Weldon’s agent tweeted a family statement on Wednesday. “It is with great sadness that we announce the death of Fay Weldon (CBE), author, essayist and playwright. She died peacefully this morning 4th January 2023.” A cause of death was not revealed.

Weldon’s works were adapted numerous times for the screen. “The Life and Loves of a She-Devil” (1983), where a woman who loses her husband to a romance novelist goes to extreme lengths to make their lives a misery, was adapted both as a multiple BAFTA-winning BBC series of the same name in 1986 and as “She-Devil” (1989) a Golden Globe-nominated film by Susan Seidelman, starring Meryl Streep and Roseanne Barr.

Another popular Weldon adaptation was of science fiction novel “The Cloning of Joanna May” (1989) that was adapted as a series by Granada Television in 1992, starring Patricia Hodge and Brian Cox. Weldon also wrote episodes of iconic class divide sitcom “Upstairs, Downstairs,” including the pilot for which she won the Writers’ Guild Award for best TV script.

Her first novel, “The Fat Woman’s Joke,” was published in 1967 and she was shortlisted for the Booker and Whitbread literature prizes for her novels “Praxis”(1979) and “Worst Fears” (1996), respectively.
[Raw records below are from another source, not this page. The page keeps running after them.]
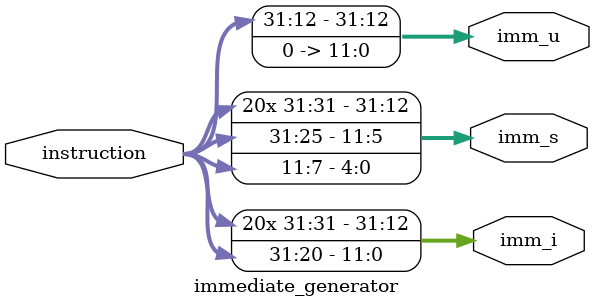
<source format=sv>
module immediate_generator (
  input  logic [31:0] instruction,
  output logic [31:0] imm_i,
  output logic [31:0] imm_s,
  output logic [31:0] imm_u
);
  // I-type imm[11:0] sign-extended
  assign imm_i = {{20{instruction[31]}}, instruction[31:20]};

  // S-type imm[11:5|4:0] sign-extended
  assign imm_s = {{20{instruction[31]}}, instruction[31:25], instruction[11:7]};

  // U-type imm[31:12] << 12
  assign imm_u = {instruction[31],instruction[30:12], 12'b0};
endmodule

</source>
In all, Weldon wrote some 30 novels and several pieces for television. She won the Los Angeles Times Fiction Prize for “The Heart of the Country” (1989), the PEN/Macmillan Silver Pen Award (1996) for “Wicked Women” and in 2001 was accorded Commander of the Most Excellent Order of the British Empire (CBE).

In tribute the Booker Prize handle tweeted: “We are saddened to hear that the brilliant Fay Weldon has died. As well as being shortlisted for the Booker Prize in 1979, she was a judge in 1983 and delivered one of the most memorable speeches in Booker history. Our thoughts are with her family and friends.”

Author Jenny Colgan tweeted: “She was FORMIDABLE and FIERCE and WONDERFUL and very nice to me and SPLENDID.”